A cette aune, la France apparaît avoir subi une surmortalité significativement moindre que la moyenne européenne ; la surmortalité n'a été significativement plus basse qu'en Allemagne (moins de 9%), dans quelques pays nordiques et la région gréco-chypriote. Les autres pays d'Europe du Sud, ceux de l'est du continent, le Royaume-Uni ou même le Benelux, la Suisse et la Suède, ont été plus touchés. La surmortalité paraît avoir atteint des niveaux de l'ordre de 25 % en Espagne et en Italie, et de plus de 20 % au Royaume-Uni.
L'Europe serait elle-même moins durement touchée que la moyenne des pays étudiés (qui représentent ensemble plus de 70 % des décès mondiaux identifiés Covid au 28 février 2021).

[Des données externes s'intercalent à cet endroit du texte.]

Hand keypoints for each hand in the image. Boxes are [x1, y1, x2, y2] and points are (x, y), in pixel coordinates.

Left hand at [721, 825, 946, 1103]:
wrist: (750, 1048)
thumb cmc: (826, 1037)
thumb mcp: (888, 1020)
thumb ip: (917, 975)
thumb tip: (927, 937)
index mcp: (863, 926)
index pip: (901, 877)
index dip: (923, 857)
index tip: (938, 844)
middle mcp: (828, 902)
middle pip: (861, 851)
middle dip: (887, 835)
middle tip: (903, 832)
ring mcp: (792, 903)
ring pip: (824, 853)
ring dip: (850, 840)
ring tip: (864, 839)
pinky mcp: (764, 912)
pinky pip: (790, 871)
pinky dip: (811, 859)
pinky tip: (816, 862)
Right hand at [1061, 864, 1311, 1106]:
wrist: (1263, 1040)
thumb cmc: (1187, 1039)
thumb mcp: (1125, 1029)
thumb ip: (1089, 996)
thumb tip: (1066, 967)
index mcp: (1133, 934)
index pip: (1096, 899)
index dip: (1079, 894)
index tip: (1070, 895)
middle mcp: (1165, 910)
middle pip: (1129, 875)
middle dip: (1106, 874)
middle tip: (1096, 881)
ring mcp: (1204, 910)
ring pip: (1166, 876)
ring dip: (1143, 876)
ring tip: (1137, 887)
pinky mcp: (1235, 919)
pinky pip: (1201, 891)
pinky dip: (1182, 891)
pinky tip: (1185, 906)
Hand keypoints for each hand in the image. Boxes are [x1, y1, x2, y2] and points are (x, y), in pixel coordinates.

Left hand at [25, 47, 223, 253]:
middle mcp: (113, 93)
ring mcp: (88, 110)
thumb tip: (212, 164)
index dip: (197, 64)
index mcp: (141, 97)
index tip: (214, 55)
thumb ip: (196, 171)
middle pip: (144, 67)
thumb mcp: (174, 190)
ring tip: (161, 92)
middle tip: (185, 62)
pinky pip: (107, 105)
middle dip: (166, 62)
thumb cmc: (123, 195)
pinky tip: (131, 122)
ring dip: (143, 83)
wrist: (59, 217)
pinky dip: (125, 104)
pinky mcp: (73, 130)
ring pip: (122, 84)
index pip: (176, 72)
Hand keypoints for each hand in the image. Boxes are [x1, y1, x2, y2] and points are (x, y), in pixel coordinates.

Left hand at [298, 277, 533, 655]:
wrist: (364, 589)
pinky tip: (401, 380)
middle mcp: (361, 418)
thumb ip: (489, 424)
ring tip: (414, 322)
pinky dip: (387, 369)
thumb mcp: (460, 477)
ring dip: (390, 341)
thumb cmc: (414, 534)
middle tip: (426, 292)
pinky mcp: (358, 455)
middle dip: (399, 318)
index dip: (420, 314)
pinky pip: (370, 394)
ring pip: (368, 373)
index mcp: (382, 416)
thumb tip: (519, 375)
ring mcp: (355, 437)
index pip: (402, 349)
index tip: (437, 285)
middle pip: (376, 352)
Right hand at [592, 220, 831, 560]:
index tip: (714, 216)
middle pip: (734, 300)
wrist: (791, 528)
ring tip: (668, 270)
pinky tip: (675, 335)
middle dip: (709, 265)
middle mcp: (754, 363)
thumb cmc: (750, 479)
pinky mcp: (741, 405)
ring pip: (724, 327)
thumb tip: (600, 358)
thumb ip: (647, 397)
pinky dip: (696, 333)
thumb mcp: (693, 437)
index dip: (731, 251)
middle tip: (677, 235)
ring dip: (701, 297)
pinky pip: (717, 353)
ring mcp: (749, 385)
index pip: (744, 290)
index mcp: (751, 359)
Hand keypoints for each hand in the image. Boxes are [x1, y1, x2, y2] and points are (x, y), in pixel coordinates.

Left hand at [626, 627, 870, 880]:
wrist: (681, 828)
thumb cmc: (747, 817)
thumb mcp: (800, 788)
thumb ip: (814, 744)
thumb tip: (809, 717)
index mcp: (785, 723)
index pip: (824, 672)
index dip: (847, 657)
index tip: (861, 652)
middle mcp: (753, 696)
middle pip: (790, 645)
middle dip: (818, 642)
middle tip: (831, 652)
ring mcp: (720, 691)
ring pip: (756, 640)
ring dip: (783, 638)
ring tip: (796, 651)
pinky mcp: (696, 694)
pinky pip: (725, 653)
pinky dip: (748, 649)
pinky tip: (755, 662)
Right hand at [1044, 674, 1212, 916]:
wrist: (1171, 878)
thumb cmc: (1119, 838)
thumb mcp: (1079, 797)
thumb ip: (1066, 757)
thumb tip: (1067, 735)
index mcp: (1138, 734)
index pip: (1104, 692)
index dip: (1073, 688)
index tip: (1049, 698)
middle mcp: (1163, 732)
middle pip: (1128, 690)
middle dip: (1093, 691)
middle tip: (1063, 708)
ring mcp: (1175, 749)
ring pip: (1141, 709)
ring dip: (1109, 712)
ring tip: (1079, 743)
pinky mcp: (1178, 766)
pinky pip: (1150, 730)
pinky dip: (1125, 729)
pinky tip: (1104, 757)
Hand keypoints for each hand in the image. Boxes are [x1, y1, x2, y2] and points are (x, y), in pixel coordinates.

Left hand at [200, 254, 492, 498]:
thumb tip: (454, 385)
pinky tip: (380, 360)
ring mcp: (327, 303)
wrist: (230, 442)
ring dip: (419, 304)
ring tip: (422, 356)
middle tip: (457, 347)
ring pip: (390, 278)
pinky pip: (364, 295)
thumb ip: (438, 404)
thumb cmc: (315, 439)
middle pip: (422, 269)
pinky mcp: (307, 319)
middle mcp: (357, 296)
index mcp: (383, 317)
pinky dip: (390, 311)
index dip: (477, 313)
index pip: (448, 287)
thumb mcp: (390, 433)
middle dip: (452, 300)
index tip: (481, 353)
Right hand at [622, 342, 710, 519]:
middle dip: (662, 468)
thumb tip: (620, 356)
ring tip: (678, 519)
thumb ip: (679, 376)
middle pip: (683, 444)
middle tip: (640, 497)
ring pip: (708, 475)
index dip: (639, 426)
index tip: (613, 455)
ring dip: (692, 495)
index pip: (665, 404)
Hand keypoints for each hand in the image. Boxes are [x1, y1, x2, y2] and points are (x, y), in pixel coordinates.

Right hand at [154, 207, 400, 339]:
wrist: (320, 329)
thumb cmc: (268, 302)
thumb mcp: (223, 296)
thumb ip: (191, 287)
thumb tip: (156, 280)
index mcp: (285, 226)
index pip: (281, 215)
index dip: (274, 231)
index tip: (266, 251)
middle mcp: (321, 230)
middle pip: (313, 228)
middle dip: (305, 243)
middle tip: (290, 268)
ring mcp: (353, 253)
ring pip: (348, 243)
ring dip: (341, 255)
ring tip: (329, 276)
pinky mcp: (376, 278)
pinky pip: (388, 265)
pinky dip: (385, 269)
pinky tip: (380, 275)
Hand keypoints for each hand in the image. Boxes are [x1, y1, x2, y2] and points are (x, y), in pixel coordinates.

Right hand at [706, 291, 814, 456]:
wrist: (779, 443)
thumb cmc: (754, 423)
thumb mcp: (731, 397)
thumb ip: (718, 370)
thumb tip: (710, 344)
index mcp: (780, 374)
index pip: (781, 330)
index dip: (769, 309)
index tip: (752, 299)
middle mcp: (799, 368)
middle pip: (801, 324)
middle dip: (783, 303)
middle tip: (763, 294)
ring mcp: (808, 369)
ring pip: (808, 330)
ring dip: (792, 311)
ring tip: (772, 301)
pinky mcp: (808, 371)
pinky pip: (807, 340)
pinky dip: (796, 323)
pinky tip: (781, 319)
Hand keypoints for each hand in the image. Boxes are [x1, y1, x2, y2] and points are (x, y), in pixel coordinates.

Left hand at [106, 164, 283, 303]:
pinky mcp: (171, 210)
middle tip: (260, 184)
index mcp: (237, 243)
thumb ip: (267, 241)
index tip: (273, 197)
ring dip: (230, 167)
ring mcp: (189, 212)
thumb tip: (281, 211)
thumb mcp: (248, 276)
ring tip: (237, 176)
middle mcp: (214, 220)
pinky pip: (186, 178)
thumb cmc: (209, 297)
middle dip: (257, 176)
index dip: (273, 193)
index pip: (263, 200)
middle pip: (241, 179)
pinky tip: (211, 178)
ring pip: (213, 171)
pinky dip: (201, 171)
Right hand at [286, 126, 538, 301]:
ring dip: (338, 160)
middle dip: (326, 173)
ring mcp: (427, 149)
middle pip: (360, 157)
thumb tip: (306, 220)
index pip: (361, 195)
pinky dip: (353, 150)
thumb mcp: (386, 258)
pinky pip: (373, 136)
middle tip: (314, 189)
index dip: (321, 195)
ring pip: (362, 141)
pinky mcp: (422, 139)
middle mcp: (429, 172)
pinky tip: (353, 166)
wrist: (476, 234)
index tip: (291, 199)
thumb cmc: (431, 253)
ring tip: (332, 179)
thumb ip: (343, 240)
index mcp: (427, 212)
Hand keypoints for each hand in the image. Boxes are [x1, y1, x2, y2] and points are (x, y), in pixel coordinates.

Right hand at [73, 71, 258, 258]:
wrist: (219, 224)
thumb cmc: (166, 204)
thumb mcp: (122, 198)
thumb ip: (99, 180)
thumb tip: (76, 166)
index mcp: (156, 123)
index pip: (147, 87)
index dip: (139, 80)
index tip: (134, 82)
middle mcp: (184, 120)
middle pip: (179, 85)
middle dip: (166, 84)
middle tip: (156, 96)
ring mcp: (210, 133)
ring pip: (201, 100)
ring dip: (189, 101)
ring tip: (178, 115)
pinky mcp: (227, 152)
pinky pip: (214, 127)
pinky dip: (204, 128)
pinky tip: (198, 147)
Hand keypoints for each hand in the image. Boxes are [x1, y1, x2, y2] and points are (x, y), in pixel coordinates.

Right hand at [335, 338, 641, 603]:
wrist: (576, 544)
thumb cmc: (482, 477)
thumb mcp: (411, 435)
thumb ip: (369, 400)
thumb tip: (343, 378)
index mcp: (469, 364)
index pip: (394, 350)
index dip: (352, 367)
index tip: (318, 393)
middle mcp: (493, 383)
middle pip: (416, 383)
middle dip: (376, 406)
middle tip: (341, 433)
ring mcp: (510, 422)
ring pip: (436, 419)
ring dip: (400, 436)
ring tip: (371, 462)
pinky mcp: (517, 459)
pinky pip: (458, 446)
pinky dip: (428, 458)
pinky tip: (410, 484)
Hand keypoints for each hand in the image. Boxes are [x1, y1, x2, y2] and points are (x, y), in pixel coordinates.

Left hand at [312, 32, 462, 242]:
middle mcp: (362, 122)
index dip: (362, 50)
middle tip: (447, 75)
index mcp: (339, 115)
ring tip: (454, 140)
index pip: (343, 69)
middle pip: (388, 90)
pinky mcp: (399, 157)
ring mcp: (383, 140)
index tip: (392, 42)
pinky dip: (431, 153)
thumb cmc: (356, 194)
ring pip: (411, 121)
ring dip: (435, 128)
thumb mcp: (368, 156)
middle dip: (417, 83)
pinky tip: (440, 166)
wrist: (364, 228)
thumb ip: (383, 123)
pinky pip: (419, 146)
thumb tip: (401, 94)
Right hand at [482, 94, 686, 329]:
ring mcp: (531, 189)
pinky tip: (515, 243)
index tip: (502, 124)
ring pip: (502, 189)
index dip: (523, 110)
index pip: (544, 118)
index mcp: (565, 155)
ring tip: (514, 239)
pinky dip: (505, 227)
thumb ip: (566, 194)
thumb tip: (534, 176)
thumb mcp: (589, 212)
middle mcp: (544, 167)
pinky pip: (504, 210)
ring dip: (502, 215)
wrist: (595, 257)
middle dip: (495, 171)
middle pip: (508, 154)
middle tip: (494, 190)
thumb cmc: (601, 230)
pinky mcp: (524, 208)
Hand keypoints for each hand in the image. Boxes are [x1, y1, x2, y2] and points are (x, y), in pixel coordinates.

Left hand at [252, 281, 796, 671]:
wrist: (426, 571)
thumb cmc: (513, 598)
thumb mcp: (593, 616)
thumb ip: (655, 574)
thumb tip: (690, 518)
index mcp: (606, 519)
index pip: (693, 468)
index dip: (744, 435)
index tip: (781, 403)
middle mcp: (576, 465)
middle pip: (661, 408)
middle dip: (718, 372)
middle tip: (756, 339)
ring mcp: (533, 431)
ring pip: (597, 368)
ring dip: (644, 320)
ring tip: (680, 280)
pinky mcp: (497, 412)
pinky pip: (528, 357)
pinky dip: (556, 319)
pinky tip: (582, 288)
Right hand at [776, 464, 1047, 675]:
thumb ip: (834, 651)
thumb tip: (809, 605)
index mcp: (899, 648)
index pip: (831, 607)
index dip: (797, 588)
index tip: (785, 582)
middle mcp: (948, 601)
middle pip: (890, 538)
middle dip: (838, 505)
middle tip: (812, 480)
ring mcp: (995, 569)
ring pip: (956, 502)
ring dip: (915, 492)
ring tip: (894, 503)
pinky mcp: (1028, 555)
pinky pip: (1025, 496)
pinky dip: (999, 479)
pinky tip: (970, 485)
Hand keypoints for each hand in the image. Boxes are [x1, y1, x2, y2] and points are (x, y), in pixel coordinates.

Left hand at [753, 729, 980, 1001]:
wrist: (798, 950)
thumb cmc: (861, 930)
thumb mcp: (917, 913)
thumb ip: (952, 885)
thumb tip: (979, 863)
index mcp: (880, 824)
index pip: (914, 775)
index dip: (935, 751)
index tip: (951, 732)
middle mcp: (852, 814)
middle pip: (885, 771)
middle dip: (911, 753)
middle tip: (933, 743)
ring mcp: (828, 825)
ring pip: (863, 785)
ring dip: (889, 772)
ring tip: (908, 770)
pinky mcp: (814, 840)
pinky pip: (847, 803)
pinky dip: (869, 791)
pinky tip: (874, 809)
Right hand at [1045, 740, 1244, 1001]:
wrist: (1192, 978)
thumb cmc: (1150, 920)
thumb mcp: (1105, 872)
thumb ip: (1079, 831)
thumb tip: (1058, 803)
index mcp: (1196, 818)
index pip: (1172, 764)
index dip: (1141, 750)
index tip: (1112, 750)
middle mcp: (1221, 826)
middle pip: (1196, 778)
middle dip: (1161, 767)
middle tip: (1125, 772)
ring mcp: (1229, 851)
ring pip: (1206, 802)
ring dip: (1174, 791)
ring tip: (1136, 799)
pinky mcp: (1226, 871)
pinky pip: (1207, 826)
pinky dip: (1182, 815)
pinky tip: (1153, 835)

Elle se situe certes loin derrière l'Extrême-Orient et la zone Pacifique où les données disponibles n'indiquent généralement aucune surmortalité, ce qui vient confirmer une idée déjà assez répandue. Le taux de surmortalité frôle en revanche les 25 % aux Etats-Unis.
Ce positionnement meilleur qu'attendu de la France s'explique par le fait que son bilan des décès identifiés Covid apparaît très proche de l'excédent de mortalité ; il lui serait même très légèrement supérieur. Parmi les pays significativement touchés par la pandémie, seuls Israël, le Chili, et le Luxembourg enregistrent un excédent de mortalité plus significativement inférieur à leur bilan. L'écart constaté en Belgique est également voisin du niveau français. Dans les autres pays significativement touchés, l'excédent de mortalité est (souvent nettement) supérieur au bilan national.
Les écarts constatés entre bilans officiels et excédents de mortalité peuvent s'expliquer par les difficultés de décompte des « morts Covid » déjà évoquées, ou par des choix politiques délibérés, mais aussi par des écarts conceptuels entre les deux notions. En effet, la surmortalité intègre aussi les éventuelles pertes de chance pour d'autres malades, et des effets indirects de réduction d'autres causes de mortalité (limitation des accidents par les confinements, limitation d'autres pathologies par les gestes barrières, effets de substitution au titre des comorbidités...).
L'évaluation de la surmortalité peut aussi varier selon le point de comparaison retenu : moyennes 2016-2019 pour Eurostat, année 2019 pour l'Insee, l'INED procédant en complément à un chiffrage spécifique de l'effet du vieillissement (en l'absence de gains d'espérance de vie).
Le billet expose de façon plus détaillée les résultats et les questions de méthodologie sous-jacentes. Les enjeux associés à la mesure de la surmortalité peuvent concerner, à court terme, la structuration du débat public (lorsque celui-ci recourt légitimement à de nombreuses comparaisons internationales), mais aussi, de façon plus générale, la gestion internationale des pandémies.